Five-year credit-default swaps on Latvian debt, which investors use to protect against default or speculate on a borrower’s credit worthiness, fell about 2 basis points on Dec. 16 to 272.3 (2.723 percent), according to data provider CMA. Latvian CDS prices reached almost 1,200 basis points in March 2009.

The increase in economic performance allowed the government to agree with the IMF and the EU on about 280 million lats (400 million euros) in austerity measures in the 2011 budget instead of previous forecasts for as much as 440 million lats. The government needs to find about 50 million lats more in measures that are sustainable to meet the criteria of the loan, the IMF and the European Commission said in a joint statement.
The government may pass a supplementary budget as early as in the first quarter or “most likely” after the second quarter, Vilks said. The budget deficit will be about 8 percent of GDP this year, lower than the bailout’s 8.5 percent limit, he said. The 2011 gap may narrow to 5.4 percent, based on “conservative’ figures, compared with a 6 percent limit, according to Vilks.

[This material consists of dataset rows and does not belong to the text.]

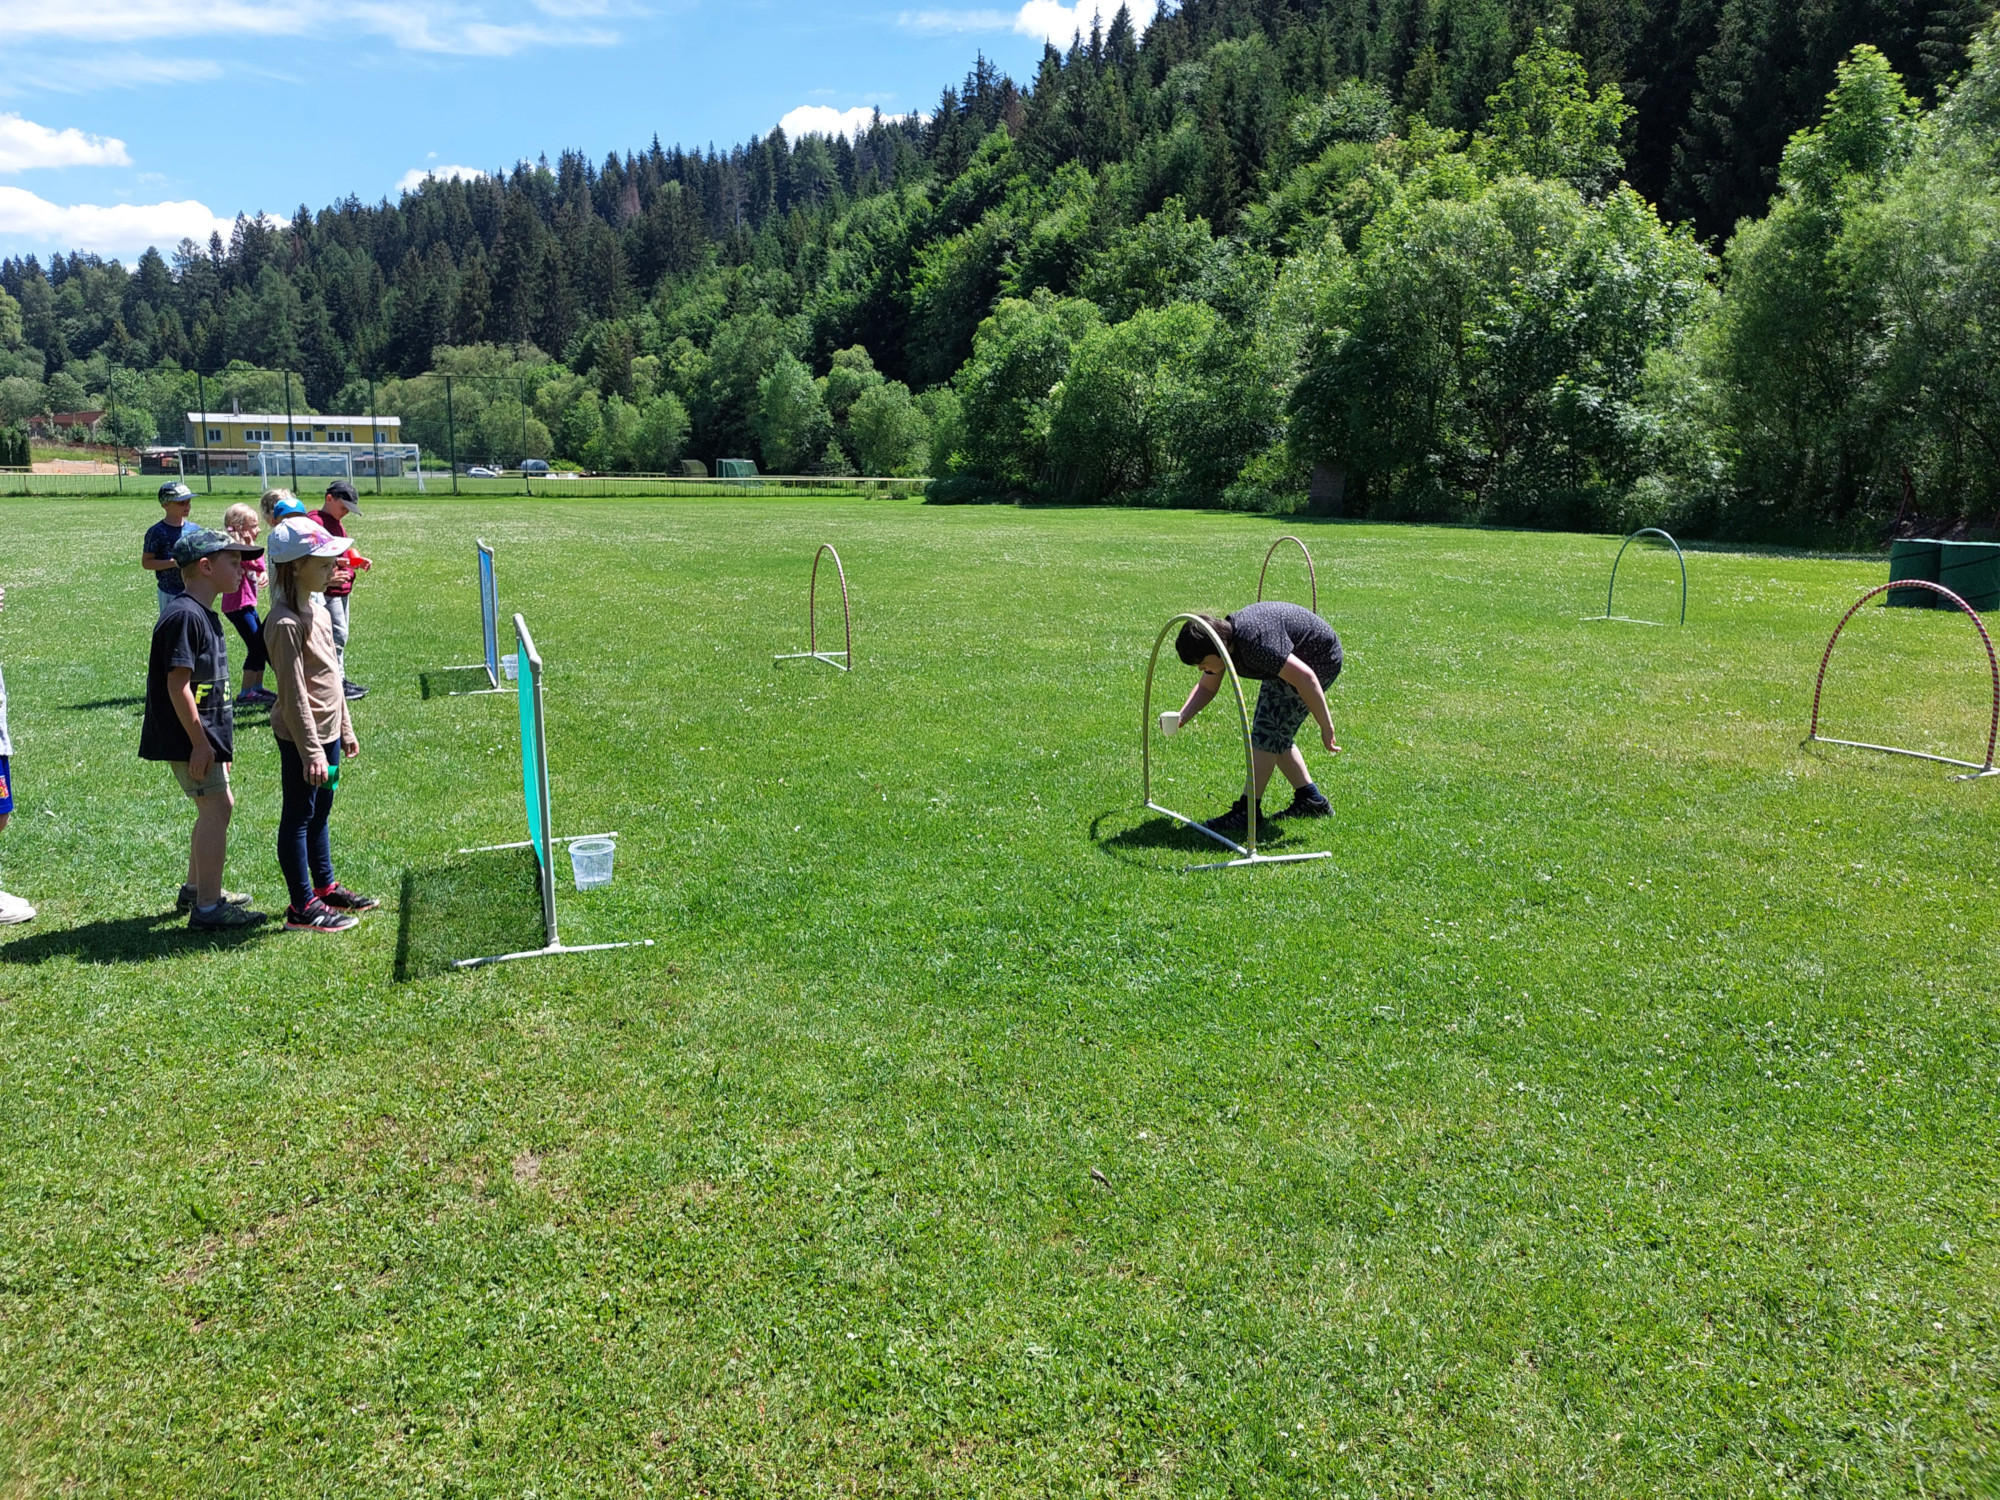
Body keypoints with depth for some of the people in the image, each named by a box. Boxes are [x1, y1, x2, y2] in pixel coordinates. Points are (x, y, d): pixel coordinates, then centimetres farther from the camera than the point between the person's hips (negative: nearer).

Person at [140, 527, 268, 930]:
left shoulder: (203, 614, 15)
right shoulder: (185, 616, -18)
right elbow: (177, 684, -22)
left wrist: (216, 738, 24)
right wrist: (200, 743, -22)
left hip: (204, 734, 11)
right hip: (190, 737, -11)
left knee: (216, 807, 19)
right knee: (216, 808, -9)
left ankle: (196, 889, 34)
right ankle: (208, 908, -5)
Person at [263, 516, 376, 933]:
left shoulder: (319, 610, 8)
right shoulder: (287, 623, -20)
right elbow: (294, 695, -22)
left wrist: (344, 730, 19)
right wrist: (311, 751, -21)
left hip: (326, 731, 9)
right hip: (301, 737, -9)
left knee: (320, 811, 20)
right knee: (298, 816, 1)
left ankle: (326, 888, 33)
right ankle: (302, 908, 10)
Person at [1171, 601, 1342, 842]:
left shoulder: (1254, 641, -36)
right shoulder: (1220, 640, -7)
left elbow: (1305, 677, -37)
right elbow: (1206, 687, 9)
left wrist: (1326, 727, -32)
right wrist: (1181, 716, -9)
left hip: (1319, 658, -10)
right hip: (1290, 660, 10)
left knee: (1267, 730, -14)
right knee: (1276, 734, 12)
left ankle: (1248, 811, -10)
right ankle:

Prime Minister Valdis Dombrovskis’ Cabinet, re-elected in October, raised taxes, reduced expenditures and slashed state pay to meet the terms of the international loan in two budgets in 2009. The country has passed austerity measures equal to about 14 percent of GDP since the bailout program started in late 2008, according to central bank estimates.
The government, backed by the country’s lenders, opted for a strategy of bolstering competitiveness by forcing prices and wages to fall. Latvia decided against increasing its competitiveness by letting the lats depreciate, keeping it pegged to the euro to protect foreign-currency borrowers.

Government debt will peak at about 50.4 percent of GDP, according to the IMF, compared with earlier estimates for as much as 90 percent. Inflation is the biggest risk to planned euro adoption in 2014, Vilks said. “This is the largest concern for us, inflation, rather than the fiscal balance,” he said. Consumer prices may rise by an average of about 2 percent next year, due in part to increases in the value-added tax, he said.

Latvia has a “very limited corridor for maneuvers” before inflation picks up, he said. Missing the euro-target date may delay the switchover to 2020 because of accelerating consumer-price increases, according to Vilks.
A crisis spillover from the eurozone and any delay in Latvia’s plans to adopt the euro by 2014 could also threaten the country’s recovery, notes the IMF, reports AFP. “Immediate risks are much lower than last year, but medium-term challenges remain en route to euro adoption,” said the group.

The thorniest challenges include reducing double-digit unemployment as well as ensuring spending cuts are sustainable and sticking to a reform drive. “While substantial progress has been made so far to restore competitiveness, structural reforms are needed to enhance productivity.”
The IMF urged Latvia to improve its education system, make the economy more business-friendly, and strive to make governance more efficient.

The global lender also warned that high unemployment could become ingrained in the wake of the total economic contraction of 25 percent over 2008 and 2009. Since the onset of the crisis in late 2007, around one-fifth of Latvia’s total employment has been lost, the IMF said. “Construction employment has halved, contributing roughly one third of all job losses with male and less skilled workers hurt most. Youth unemployment has increased to 43 percent, and long-term unemployment to 32 percent of all unemployed,” it said.